Address: Like "hostname" authentication, except the server simply looks at the client's IP address.

By default, Chirp and/or Parrot will attempt every authentication type knows until one succeeds. If you wish to restrict or re-order the authentication types used, give one or more -a options to the client, naming the authentication types to be used, in order. For example, to attempt only hostname and kerberos authentication, in that order:

   % chirp -a hostname -a kerberos

Debugging Advice

Debugging a distributed system can be quite difficult because of the sheer number of hosts involved and the mass of information to be collected. If you are having difficulty with Chirp, we recommend that you make good use of the debugging traces

In all of the Chirp and Parrot tools, the -d option allows you to turn on selected debugging messages. The simplest option is -d all which will show every event that occurs in the system.
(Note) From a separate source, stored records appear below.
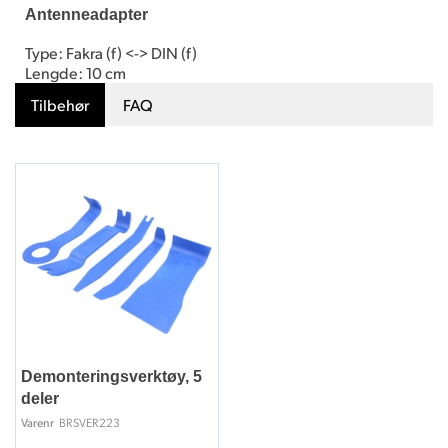
Antenneadapter
Type: Fakra (f) <-> DIN (f)
Lengde: 10 cm
Tilbehør
FAQ
Demonteringsverktøy, 5
deler
BRSVER223
Varenr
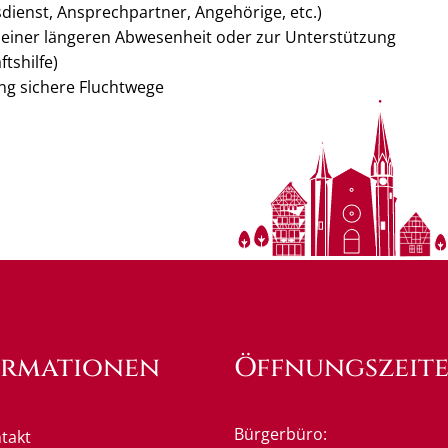
dienst, Ansprechpartner, Angehörige, etc.)
e einer längeren Abwesenheit oder zur Unterstützung
tshilfe)
ung sichere Fluchtwege
ormationen
Öffnungszeit
Bürgerbüro:
takt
To best debug a problem, we recommend that you turn on the debugging options on both the client and server that you are operating. For example, if you are having trouble getting Parrot to connect to a Chirp server, then run both as follows:

% chirp_server -d all [more options] ...
% parrot -d all tcsh
Of course, this is likely to show way more information than you will be able to process. Instead, turn on a debugging flags selectively. For example, if you are having a problem with authentication, just show those messages with -d auth on both sides.

There are a large number of debugging flags. Currently, the choices are: syscall notice channel process resolve libcall tcp dns auth local http ftp nest chirp dcap rfio cache poll remote summary debug time pid all. When debugging problems with Chirp and Parrot, we recommend selectively using -d chirp, -d tcp, -d auth, and -d libcall as needed.